ICC begins historic trial for the destruction of Cultural Heritage

The trial of Ahmed Al Faqi al-Mahdi, known as Abu Tourab opened today August 22nd at the International Criminal Court (ICC). This trial is important because the ICC prosecutor is only charging Mahdi with the destruction of cultural property, which gives the case significance as it opens the door to helping to prosecute others who have violated cultural property. This charge has not been used before, but the destruction of cultural heritage has had the potential to be prosecuted as a war crime under the Rome Statute of 1998 that established the ICC. Enforcing this statute sets a precedent for similar cases such as ISIL’s destruction of the ancient city of Palmyra last year (which is complicated by Syria not being a signatory)

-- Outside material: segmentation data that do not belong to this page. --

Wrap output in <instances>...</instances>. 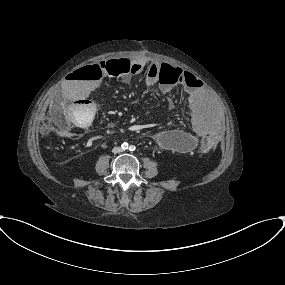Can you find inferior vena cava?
<instances>
[{
  "mask_svg": "<svg viewBox=\"0 0 285 285\" xmlns=\"http://www.w3.org/2000/svg\"><path fill=\"white\" fill-rule=\"evenodd\" d=\"M122 151L123 150H122L121 147H114L113 150H112L113 153H119V152H122Z\"/></svg>",
  "mask_w": 285,
  "mask_h": 285,
  "instance_id": "602c4592",
  "label": "inferior vena cava"
}]
</instances>
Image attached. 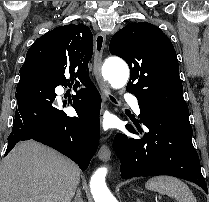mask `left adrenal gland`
Listing matches in <instances>:
<instances>
[{
  "label": "left adrenal gland",
  "mask_w": 209,
  "mask_h": 202,
  "mask_svg": "<svg viewBox=\"0 0 209 202\" xmlns=\"http://www.w3.org/2000/svg\"><path fill=\"white\" fill-rule=\"evenodd\" d=\"M137 202H142L140 199H137Z\"/></svg>",
  "instance_id": "left-adrenal-gland-1"
}]
</instances>
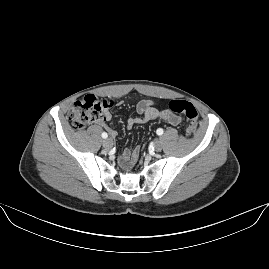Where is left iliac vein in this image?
<instances>
[{
	"label": "left iliac vein",
	"instance_id": "4c4485c4",
	"mask_svg": "<svg viewBox=\"0 0 269 269\" xmlns=\"http://www.w3.org/2000/svg\"><path fill=\"white\" fill-rule=\"evenodd\" d=\"M154 148H155V151L156 152H160V151H162V149H163V143H162V141L161 140H156L155 141V144H154Z\"/></svg>",
	"mask_w": 269,
	"mask_h": 269
}]
</instances>
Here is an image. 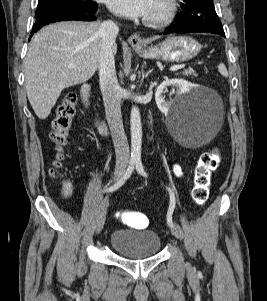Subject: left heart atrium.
<instances>
[{
    "instance_id": "obj_1",
    "label": "left heart atrium",
    "mask_w": 267,
    "mask_h": 301,
    "mask_svg": "<svg viewBox=\"0 0 267 301\" xmlns=\"http://www.w3.org/2000/svg\"><path fill=\"white\" fill-rule=\"evenodd\" d=\"M153 0H107L109 9L125 18L147 17Z\"/></svg>"
}]
</instances>
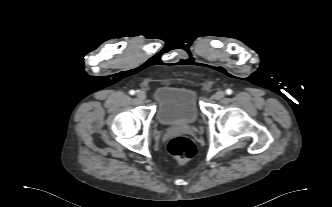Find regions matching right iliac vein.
<instances>
[{
	"label": "right iliac vein",
	"mask_w": 332,
	"mask_h": 207,
	"mask_svg": "<svg viewBox=\"0 0 332 207\" xmlns=\"http://www.w3.org/2000/svg\"><path fill=\"white\" fill-rule=\"evenodd\" d=\"M136 95H137V98L141 101L146 99V94L143 91H139Z\"/></svg>",
	"instance_id": "1"
}]
</instances>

Ahmed Al Faqi al-Mahdi was head of the Ansar Dine Islamic morality brigade during their occupation of Timbuktu, Mali, from April 2012 to January 2013. During this period Mahdi is accused by the ICC of war crimes for orchestrating the destruction of nine mausoleums and the entrance to the Sidi Yahia mosque between June and July 2012.

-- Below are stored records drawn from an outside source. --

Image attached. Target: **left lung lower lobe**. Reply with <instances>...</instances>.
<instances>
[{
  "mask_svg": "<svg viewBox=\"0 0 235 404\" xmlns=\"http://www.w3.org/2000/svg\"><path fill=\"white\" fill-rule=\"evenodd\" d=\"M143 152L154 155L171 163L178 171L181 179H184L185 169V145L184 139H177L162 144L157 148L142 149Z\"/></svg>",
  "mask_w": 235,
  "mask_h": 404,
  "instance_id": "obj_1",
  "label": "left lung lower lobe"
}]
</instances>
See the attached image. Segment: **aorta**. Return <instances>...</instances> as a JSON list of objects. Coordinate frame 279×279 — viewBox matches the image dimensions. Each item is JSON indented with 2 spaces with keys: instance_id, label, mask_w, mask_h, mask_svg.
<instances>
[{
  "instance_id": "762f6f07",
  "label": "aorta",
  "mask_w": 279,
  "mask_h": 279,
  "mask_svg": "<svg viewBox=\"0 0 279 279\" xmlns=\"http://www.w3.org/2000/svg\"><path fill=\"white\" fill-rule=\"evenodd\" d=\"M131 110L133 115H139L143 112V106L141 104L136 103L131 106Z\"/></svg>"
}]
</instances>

Ahmad al-Faqi al-Mahdi said “Your honour, regrettably I have to say that what I heard so far is accurate and reflects the events. I plead guilty,”  when he admitted to the war crimes charge of cultural destruction.

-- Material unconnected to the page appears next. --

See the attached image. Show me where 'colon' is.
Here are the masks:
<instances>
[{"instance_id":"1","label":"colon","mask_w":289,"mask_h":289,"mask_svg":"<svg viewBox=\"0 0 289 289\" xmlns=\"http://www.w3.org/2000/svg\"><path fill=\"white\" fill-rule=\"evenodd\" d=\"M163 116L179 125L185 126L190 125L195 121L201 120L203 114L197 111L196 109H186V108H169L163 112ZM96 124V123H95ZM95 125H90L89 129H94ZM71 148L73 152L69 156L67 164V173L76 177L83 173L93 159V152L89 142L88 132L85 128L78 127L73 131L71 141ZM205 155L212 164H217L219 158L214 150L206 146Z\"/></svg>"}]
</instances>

Timbuktu, a designated UNESCO world heritage site, was founded between the fifth and the 12th centuries by Tuareg tribes. Timbuktu is revered as a centre of Islamic learning which came to prominence during its golden age in the 15th and 16th centuries. Timbuktu was however condemned as idolatrous by the jihadists and was heavily damaged under the direction of Ahmad al-Faqi al-Mahdi.